The relationship between the price of bitcoin and volume flows into and out of exchanges has become much more apparent in the past three months, according to research by Delphi Digital.
In its latest monthly report, independent research boutique Delphi Digital said that as the price of bitcoin has stabilized in the past few weeks it has measured a slowdown in the amount of the cryptocurrency flowing between exchanges and storage wallets.
Indeed, the volume traders have sent to major crypto exchanges is now roughly equal to that being taken off-exchange. This correlates with a largely stable price since the beginning of September, with bitcoin trading in a range between about $10,800 and $10,200. The report said:
The relationship between Bitcoin price and flows is pretty apparent. Price rallies were typically accompanied by sizable inflows to exchanges as individuals looked to take profit.
Move on the Horizon
The chart below shows the correlation between price and flows rather emphatically. However, the analysts noted that large inflows could also be indicative of significant selling pressure if buyers weren’t available to match sell orders. This happened in early July, just days after bitcoin hit an 18-month high of around $13,930, as traders took profits following the strong run up in the first six month of 2019.
Chart by Delphi Digital
Given the period of price consolidation that followed the first-half run up, Delphi’s analysts believe there could be a “significant” move imminent, saying that a breakout above the $11,000-$11,200 range could be the catalyst for an even stronger move higher.
Other trading data trackers have noticed a slowdown, not only in bitcoin flows to major exchanges, but also in the number of traders. Recent data from TokenAnalyst showed that after the peak inflows seen in December 2017, the number of unique addresses sending bitcoin to exchanges has been declining. However, this may be due to falling retail investor interest as the institutions become involved.
Research firm Blockchain.com shows trading volumes have been trending lower since bitcoin hit its record high close to $20,000 in December 2017. This year’s peak in June saw dollar-value average trading volumes over 24 hours of $672 million – little more than a fifth of the $3.8 billion volumes seen during the 2017 record high.

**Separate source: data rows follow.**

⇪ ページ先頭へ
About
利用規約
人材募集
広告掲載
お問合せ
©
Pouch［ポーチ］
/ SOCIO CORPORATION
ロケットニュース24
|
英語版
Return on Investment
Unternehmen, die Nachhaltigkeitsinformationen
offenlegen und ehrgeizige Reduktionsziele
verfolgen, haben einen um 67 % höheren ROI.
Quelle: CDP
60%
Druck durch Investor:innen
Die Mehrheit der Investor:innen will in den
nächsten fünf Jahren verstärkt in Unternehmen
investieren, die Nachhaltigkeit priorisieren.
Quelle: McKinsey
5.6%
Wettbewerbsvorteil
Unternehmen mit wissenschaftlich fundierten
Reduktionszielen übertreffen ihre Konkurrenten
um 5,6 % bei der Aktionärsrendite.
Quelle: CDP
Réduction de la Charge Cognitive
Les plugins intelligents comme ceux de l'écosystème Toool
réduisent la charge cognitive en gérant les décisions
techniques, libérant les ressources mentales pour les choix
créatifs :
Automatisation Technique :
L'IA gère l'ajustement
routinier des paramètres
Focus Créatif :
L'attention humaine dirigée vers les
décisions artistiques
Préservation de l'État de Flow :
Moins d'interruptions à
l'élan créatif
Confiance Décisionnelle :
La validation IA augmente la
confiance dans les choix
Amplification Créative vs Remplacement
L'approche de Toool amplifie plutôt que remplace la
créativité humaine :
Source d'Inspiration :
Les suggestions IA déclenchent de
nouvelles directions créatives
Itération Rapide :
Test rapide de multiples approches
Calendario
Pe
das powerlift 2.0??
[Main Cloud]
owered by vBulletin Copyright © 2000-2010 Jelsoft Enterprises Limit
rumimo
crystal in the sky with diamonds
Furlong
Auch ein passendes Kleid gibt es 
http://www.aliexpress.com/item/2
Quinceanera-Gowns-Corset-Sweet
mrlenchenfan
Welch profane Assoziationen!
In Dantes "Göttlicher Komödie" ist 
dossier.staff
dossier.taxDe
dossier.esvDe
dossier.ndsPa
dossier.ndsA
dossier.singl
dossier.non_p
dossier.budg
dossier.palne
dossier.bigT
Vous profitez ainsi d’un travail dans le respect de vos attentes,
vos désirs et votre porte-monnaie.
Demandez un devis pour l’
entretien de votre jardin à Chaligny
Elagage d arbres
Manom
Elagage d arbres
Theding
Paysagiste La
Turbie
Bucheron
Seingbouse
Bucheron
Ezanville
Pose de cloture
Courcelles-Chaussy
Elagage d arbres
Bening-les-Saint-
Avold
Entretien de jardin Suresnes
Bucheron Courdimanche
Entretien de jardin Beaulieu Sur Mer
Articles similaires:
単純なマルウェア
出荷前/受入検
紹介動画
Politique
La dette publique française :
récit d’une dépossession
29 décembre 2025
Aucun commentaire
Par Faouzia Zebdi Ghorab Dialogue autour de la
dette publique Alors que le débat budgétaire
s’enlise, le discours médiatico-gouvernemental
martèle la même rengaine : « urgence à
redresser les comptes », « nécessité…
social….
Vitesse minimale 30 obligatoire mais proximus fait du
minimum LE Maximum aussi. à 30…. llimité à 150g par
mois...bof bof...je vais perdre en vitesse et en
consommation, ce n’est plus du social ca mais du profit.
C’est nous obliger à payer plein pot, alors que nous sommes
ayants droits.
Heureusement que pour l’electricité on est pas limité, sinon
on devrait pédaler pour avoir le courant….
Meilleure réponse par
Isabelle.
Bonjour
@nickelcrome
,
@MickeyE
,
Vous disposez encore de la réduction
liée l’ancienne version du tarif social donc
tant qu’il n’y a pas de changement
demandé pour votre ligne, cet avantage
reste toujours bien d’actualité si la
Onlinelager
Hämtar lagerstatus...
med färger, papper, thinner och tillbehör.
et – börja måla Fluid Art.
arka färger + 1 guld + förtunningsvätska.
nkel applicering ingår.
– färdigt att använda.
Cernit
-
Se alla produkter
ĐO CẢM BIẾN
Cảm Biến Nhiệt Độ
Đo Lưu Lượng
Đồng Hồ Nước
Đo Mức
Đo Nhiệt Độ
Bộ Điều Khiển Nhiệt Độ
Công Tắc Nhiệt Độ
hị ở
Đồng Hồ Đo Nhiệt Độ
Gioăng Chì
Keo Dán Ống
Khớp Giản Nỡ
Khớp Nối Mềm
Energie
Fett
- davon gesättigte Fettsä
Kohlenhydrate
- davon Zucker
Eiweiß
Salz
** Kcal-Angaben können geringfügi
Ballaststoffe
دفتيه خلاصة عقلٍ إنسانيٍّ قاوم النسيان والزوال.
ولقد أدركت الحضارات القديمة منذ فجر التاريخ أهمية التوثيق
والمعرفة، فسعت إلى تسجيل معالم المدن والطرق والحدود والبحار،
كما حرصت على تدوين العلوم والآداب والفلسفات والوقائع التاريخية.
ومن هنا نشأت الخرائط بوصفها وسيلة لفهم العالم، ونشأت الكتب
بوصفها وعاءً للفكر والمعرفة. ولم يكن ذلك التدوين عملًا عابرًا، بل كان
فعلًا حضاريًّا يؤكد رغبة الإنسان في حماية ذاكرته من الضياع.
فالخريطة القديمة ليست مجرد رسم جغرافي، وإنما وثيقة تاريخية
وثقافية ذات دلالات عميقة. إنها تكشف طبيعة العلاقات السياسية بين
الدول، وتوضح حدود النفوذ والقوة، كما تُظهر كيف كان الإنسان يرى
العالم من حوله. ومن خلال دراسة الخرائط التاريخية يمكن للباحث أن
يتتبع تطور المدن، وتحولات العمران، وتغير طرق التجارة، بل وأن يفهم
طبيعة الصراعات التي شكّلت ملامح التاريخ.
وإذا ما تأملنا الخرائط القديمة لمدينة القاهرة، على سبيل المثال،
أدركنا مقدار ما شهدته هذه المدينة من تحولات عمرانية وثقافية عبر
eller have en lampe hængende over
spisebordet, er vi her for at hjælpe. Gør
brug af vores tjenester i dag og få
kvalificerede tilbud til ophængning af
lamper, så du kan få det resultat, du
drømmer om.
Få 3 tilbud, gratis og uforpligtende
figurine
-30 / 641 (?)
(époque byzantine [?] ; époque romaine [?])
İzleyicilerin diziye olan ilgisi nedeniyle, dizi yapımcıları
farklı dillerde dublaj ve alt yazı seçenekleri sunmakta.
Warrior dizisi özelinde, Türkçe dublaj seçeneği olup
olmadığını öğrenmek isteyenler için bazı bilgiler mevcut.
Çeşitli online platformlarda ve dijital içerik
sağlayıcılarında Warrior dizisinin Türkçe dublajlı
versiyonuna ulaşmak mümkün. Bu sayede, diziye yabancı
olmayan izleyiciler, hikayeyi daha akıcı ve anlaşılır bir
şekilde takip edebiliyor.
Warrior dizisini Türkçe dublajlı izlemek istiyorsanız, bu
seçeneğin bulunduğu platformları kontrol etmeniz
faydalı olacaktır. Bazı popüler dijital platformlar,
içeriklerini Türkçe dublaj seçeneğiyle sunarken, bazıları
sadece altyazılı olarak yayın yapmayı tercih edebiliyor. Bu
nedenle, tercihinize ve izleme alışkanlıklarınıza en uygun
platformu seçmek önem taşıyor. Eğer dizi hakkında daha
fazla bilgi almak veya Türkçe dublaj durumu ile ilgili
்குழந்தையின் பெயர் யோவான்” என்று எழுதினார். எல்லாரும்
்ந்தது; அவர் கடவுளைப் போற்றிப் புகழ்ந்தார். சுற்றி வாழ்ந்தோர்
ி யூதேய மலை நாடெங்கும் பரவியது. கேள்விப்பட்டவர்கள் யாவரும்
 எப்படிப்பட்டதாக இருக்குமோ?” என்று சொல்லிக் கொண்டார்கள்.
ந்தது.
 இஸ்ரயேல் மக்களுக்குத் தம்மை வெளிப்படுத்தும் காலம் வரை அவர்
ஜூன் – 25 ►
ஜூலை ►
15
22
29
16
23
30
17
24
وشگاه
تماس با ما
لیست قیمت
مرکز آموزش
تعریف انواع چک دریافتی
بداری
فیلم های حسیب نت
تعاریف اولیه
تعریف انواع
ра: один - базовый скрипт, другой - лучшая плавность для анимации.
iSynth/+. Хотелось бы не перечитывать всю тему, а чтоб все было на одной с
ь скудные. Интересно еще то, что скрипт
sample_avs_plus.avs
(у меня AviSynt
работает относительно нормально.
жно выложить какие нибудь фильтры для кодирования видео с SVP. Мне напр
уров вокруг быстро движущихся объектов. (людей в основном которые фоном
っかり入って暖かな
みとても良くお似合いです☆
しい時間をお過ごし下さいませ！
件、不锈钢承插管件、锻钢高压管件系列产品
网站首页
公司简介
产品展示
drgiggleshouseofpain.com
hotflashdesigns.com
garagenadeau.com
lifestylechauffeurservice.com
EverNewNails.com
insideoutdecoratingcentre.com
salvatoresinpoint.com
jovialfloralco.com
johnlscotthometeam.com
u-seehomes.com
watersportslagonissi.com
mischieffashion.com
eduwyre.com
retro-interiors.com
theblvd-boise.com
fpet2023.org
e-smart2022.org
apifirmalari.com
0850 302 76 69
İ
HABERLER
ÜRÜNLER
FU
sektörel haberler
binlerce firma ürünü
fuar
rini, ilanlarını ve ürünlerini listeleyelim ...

Generating Trading Signals
TokenAnalyst data shows the correlation between inflows and prices doesn’t just apply to bitcoin. It plotted the number of daily inflow transactions against the price of ether. Similarly to the bitcoin data, spikes in inflows preceded the correlating price spike by a couple of days, providing a good – but not infallible – buy signal. The analyst said:
This is not a certain signal but can be rather seen as a hint towards buying or selling sentiments at the market. An interesting next step would be to use this insight for setting up a trading strategy.